Tonine a vingt ans. Zoé en a vingt-deux. Un soir, elle prend son courage à deux mains :
— Papa, je veux me faire religieuse !
Pierre Labouré devient rouge comme une écrevisse, mais tâche de se maîtriser.
Il bourre sa pipe, l’allume et déclare d’un ton sans réplique :
— J’ai donné une fille aux bonnes sœurs : je ne leur donnerai pas la deuxième.
Zoé a de qui tenir ! Ce qu’elle veut, elle le veut bien. Elle ne proteste pas, mais cette brusque flamme dans ses yeux prouve bien qu’elle est touchée au vif. Comment faire pour lui changer les idées ?
— Tout d’abord, pense le père, il faut la sortir d’ici. Ne vit-elle pas, depuis des années, comme une nonne cloîtrée ? Ni bals, ni distractions et Dieu sait ce que le brave Dom Mamert lui a fourré dans la tête ! Il faudrait qu’elle voie du beau monde, qu’elle se frotte à la société, qu’elle s’amuse ! Pour cela, il n’y a pas comme Paris. Au fait, mon Charles y tient un restaurant ? Çà y est, j’ai trouvé. Dans un an, cette brave Zoé ne pensera plus au couvent.
Aussitôt, il prend sa plume et adresse une missive à Charles Labouré, restaurateur, au faubourg de Notre-Dame de Bonne-Nouvelle. L’affaire est conclue en un tournemain et Zoé mise en face d’un fait accompli. Elle n’a qu’à faire son baluchon et partir.

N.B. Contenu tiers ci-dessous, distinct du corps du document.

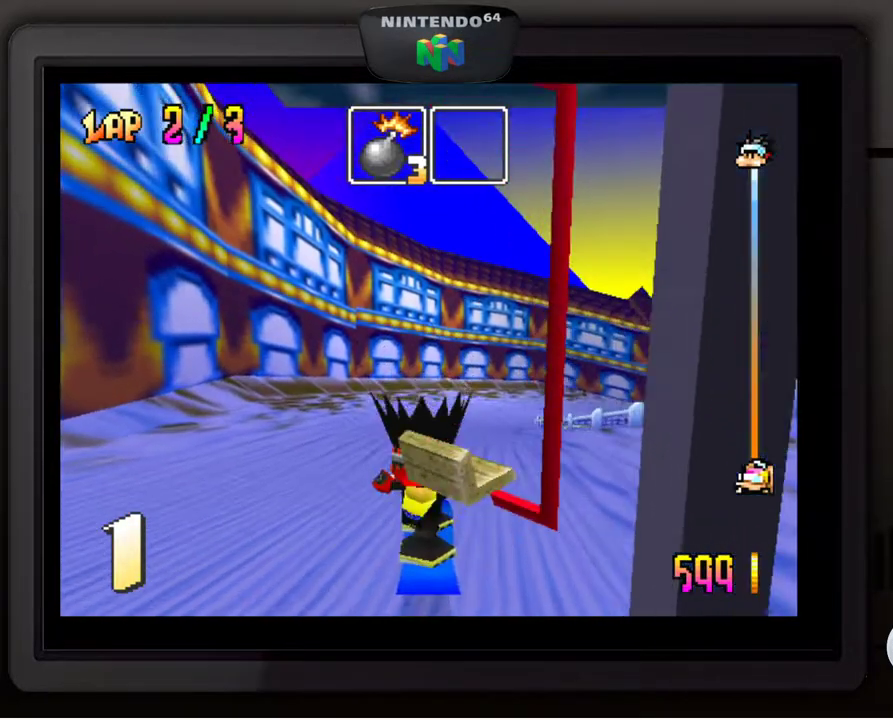
{"buttons": [], "left_stick": "center", "events": [[67, "A", "up"]]}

Tonine pleure à chaudes larmes : « Si du moins tu partais au couvent pour être heureuse, mais dans ce grand Paris, que deviendras-tu » ?
Servante à Paris
Zoé étouffe ses sanglots et monte dans la diligence. C’est la première fois qu’elle part toute seule, pour un si long voyage. À l’autre bout son frère l’attend… rien que son frère ? Chaque jour la rapproche du plus beau des rendez-vous, mais elle l’ignore et chancelle sous le poids de l’épreuve.

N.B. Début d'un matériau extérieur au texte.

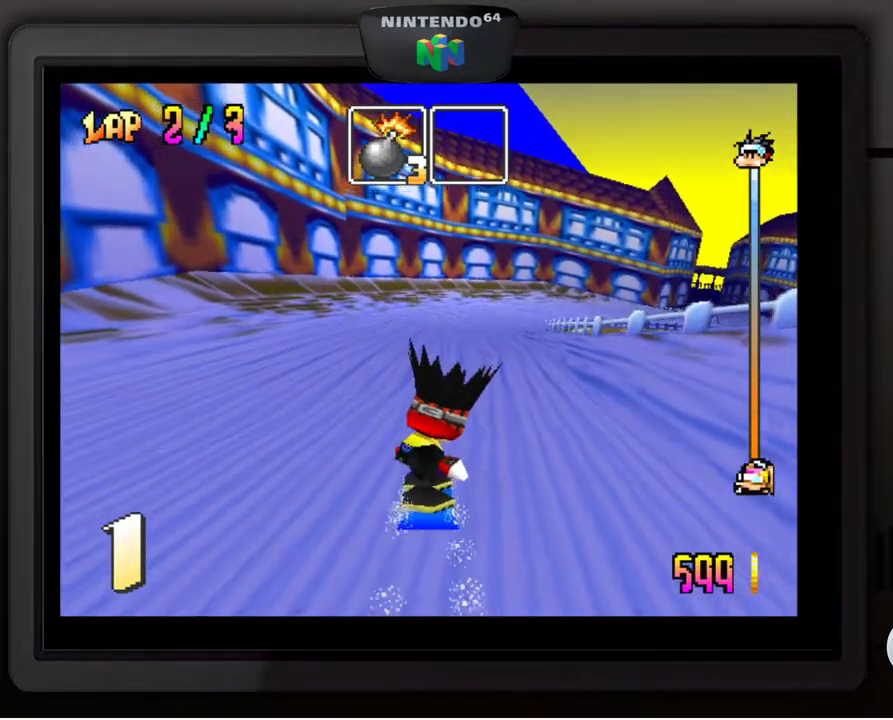
{"buttons": [], "left_stick": "center", "events": []}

À Fain, elle était fermière : avisée, travailleuse, mais un brin autoritaire. Au restaurant de son frère, 20 rue de l’Échiquier, elle n’est qu’une fille de salle au service des clients. Elle s’habitue difficilement à ce travail qui lui répugne et le soir on l’entend sangloter :
« Je n’en puis plus ! Je n’en puis plus »
Habituée au grand air, elle étouffe. Sa farouche réserve souffre de certaines plaisanteries par trop légères. Pourtant les ouvriers s’aperçoivent vite que ce n’est pas une fille comme les autres ! Personne n’ose lui conter fleurette et la pureté de son regard maintient de justes distances.

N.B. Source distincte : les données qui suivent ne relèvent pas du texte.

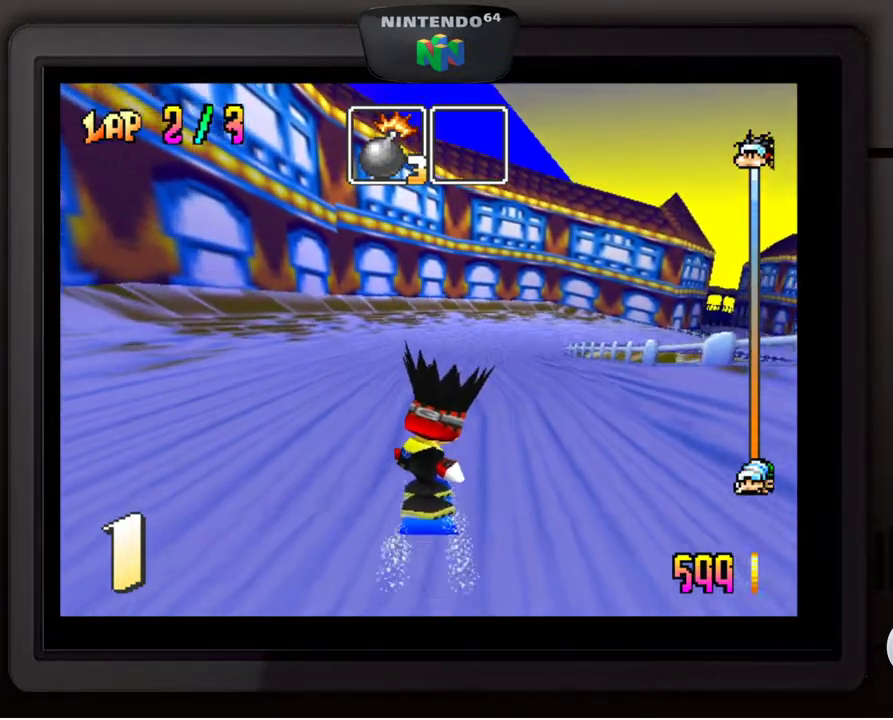
{"buttons": [], "left_stick": "center", "events": [[200, "left_stick", "right"], [250, "left_stick", "down-right"], [450, "left_stick", "center"]]}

— Dis-donc, Charles, ta sœur ne semble pas avoir du goût au mariage !
Charles est soucieux. Cette affaire le dépasse. Il en appelle à sa belle-sœur, la femme du brillant Hubert qui tient à Châtillon-sur-Seine un « Institut de Demoiselles ».
Elle a bon cœur et prend en pitié la petite paysanne dépaysée.
« Ce qu’il lui faut, pense-t-elle, c’est un peu de vernis mondain » ! Zoé quitte le restaurant après une année d’épreuves pour une autre expérience, non moins douloureuse : celle du beau monde.
Après l’obéissance, l’humilité. Fille de M. le Maire, d’une famille de notables, dans son village elle avait la fierté de son rang. À Châtillon, ces demoiselles, (que Dieu leur pardonne !) en font des gorges chaudes. Mal fagotée, fleurant la campagnarde à cent mètres de distance avec ses bonnes pommettes rouges et sa coiffure désuète, ne sachant ni lire, ni écrire, elle est vite classée par ce groupe d’oiselles prétentieuses qui l’épluchent impitoyablement. « Quelle roturière —soupirent-elles d’un petit air scandalisé— regardez, ma chère comme elle tient le couteau » !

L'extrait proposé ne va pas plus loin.